Two drops of blood are shown with a bright red oxygenated drop on the left and a deoxygenated blood on the right.
We all need oxygen. Individuals exposed to inadequate oxygen (regardless of the cause) can be at high risk for organ dysfunction, cardiac arrest and death – all within minutes. So when the oxygen supply becomes too low, medical attention may be needed to raise the oxygen level quickly. But most treatments for hypoxia — low oxygen levels — require an intact and functional respiratory system.
Much research has focused on developing methods to safely deliver oxygen directly into the bloodstream, where it can be quickly distributed to tissues and organs in need. In a recent study published in PNASa team of researchers at Harvard Medical School has developed hollow polymer particles that deliver oxygen to the bloodstream.
Manufacturing of microparticles
The scientists developed a two-stage, emulsion-based manufacturing process to make these oxygen-carrying polymers. In the first step, a two-phase oil-in-water emulsion was prepared: droplets of an oil-based phase are suspended in a water-based solution. In this case, the oil phase contained an important chemical, a biodegradable polymer called poly(D,L-lactic acid-co-glycolic acid) or PLGA.
Then the emulsion was diluted with distilled water and allowed to “ripen” (their term, not ours). Solvent exchange takes place during the maturation process: part of the oil-based solution diffuses into the aqueous phase and eventually evaporates. As the concentration decreases, the relative concentrations of the remaining components will naturally increase. This shift in concentration drives a phase separation that produces a core-shell structure. The resulting cores were rich in the oil phase, while the shell consisted mainly of PLGA.
As the maturation process progresses, the water phase also begins to diffuse into the oil-based interior, forming small water-in-oil emulsions. The microparticles were then freeze-dried, a process that allows the frozen solvent phase to sublime into the environment. This process resulted in hollow, gas-filled microparticles composed of PLGA with an interconnected network of pores.
The researchers showed that they can manipulate the particle size, shell thickness, pore density and pore diameter by controlling various steps in this process. Depending on the speed of the different steps, the microparticle sizes ranged from less than a micron to about 50 µm in diameter.
Oxygen delivery
The team found that the microparticles could absorb twice their mass in water. Because there was still gas in the interior, multiple gas-water interfaces formed within the shell’s porous network. Over time, this gas was released into the environment if the pore size was large enough (>1.4 µm).
The researchers confirmed that the oxygen delivery of the microparticles was diffusion-controlled by mixing them with donated human red blood cells. The progress of the reaction was monitored by monitoring the formation of the oxygen-hemoglobin complex. Depending on the exact formulation of the microparticles, most of the oxygen (76-85 percent) was released during the first minute after introduction into the red blood cells. Oxygen delivery continued for an additional 20 minutes at a reduced rate.

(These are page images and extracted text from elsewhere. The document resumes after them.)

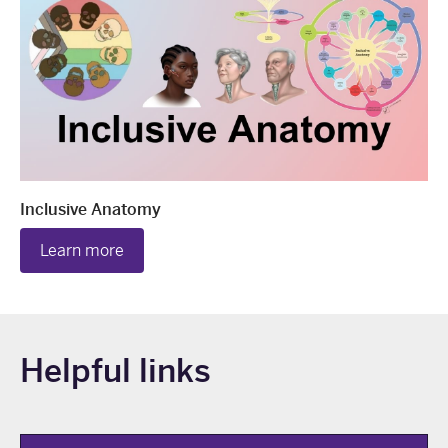
Inclusive Anatomy
Learn more
Helpful links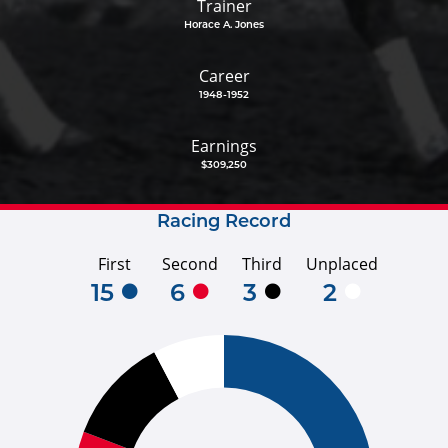
Trainer
Horace A. Jones
Career
1948-1952
Earnings
$309,250
Racing Record
First
Second
Third
Unplaced
15
6
3
2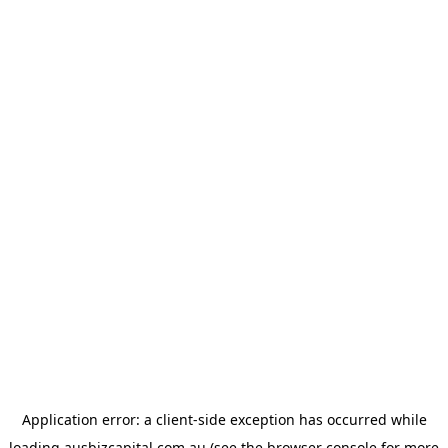
Application error: a
client
-side exception has occurred while
loading
ausbizcapital.com.au
(see the
browser console
for more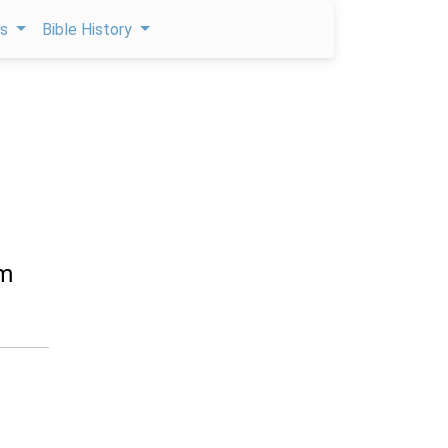
ps
Bible History
om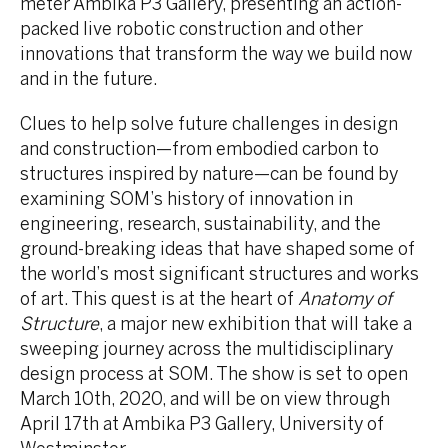
meter Ambika P3 Gallery, presenting an action-
packed live robotic construction and other
innovations that transform the way we build now
and in the future.
Clues to help solve future challenges in design
and construction—from embodied carbon to
structures inspired by nature—can be found by
examining SOM’s history of innovation in
engineering, research, sustainability, and the
ground-breaking ideas that have shaped some of
the world’s most significant structures and works
of art. This quest is at the heart of
Anatomy of
Structure
, a major new exhibition that will take a
sweeping journey across the multidisciplinary
design process at SOM. The show is set to open
March 10th, 2020, and will be on view through
April 17th at Ambika P3 Gallery, University of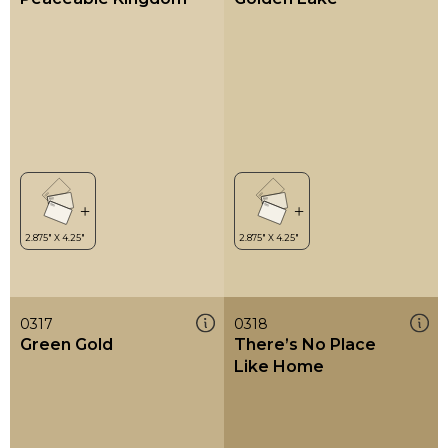
0317
0318
Green Gold
There’s No Place
Like Home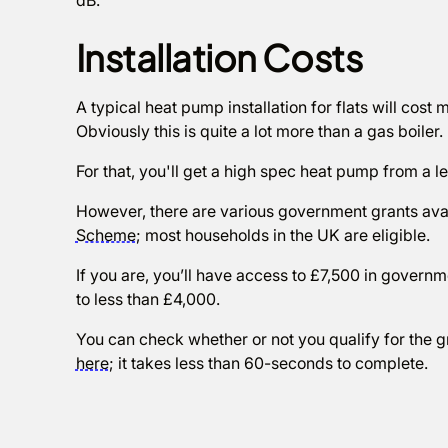
dB.
Installation Costs
A typical heat pump installation for flats will cost
Obviously this is quite a lot more than a gas boiler.
For that, you'll get a high spec heat pump from a le
However, there are various government grants avai
Scheme
; most households in the UK are eligible.
If you are, you’ll have access to £7,500 in governm
to less than £4,000.
You can check whether or not you qualify for the g
here
; it takes less than 60-seconds to complete.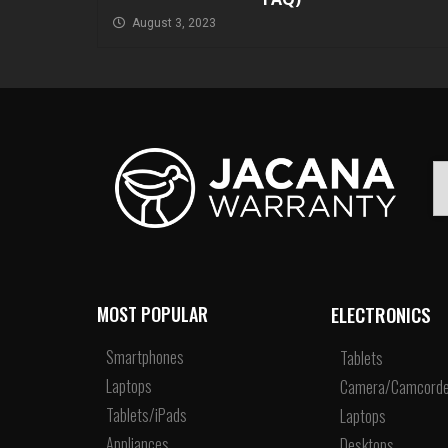
August 3, 2023
ELECTRONICS
MOST POPULAR
Smartphones
Tablets
Laptops
Camera/Camcorde
Tablets/iPads
Laptops
Appliances
Desktops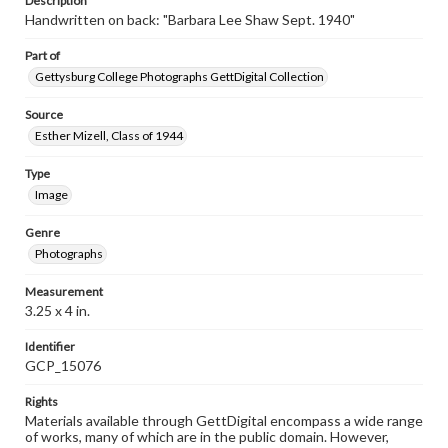
Description
Handwritten on back: "Barbara Lee Shaw Sept. 1940"
Part of
Gettysburg College Photographs GettDigital Collection
Source
Esther Mizell, Class of 1944
Type
Image
Genre
Photographs
Measurement
3.25 x 4 in.
Identifier
GCP_15076
Rights
Materials available through GettDigital encompass a wide range
of works, many of which are in the public domain. However,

Next, the team characterized the gas-carrying ability of the microparticles and found that they could contain 1.3 to 0.88 milliliters of O2.2 per gram of microparticle, depending on the exact particle formulation. This level is much higher than human red blood cells, which can hold only 0.17 ml of oxygen per gram. Evaluation of the oxygen delivery revealed that the microparticles would give up 59 to 90 percent of their oxygen load, depending on their formulation.
The most promising microparticle formulation, which delivers 90 percent of the total oxygen load, was tested in rats to determine whether it affected resistance to blood flow in the vasculature of the lungs. It decreased during the injection, but then quickly returned to baseline. These findings suggest that the microparticles did not clog the fine blood vessels of the lungs. They can even open blood vessels because of the oxygen they release.

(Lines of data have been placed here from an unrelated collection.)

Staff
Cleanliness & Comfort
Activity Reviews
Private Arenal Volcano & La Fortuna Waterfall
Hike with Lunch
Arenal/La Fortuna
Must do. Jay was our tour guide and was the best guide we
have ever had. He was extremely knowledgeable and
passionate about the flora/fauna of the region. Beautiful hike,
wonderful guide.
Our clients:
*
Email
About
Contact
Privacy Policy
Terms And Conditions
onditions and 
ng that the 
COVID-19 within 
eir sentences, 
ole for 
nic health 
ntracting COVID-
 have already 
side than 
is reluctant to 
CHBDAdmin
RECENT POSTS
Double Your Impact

Microparticles were injected into the femoral vein of male rats and the blood oxygen content was measured continuously in the pulmonary artery. The findings indicated that the microparticles were efficient unidirectional oxygen carriers in vivo. The team also measured the cardiac index, which relates the cardiac output of the left ventricle in one minute to body surface area. They found that the cardiac index increased during injection, which is desirable for clinical settings.
The microparticles could be stored dry for two months while retaining their size distribution and gas transport capacity.
This promising research describes an innovative oxygen delivery strategy that overcomes many of the shortcomings of previous technologies. However, further testing in living organisms and clinical studies are needed to determine the overall safety of this platform before it can be freely used in patients.
PNAS2016. DOI: 10.1073/pnas.1608438113 (About DOIs).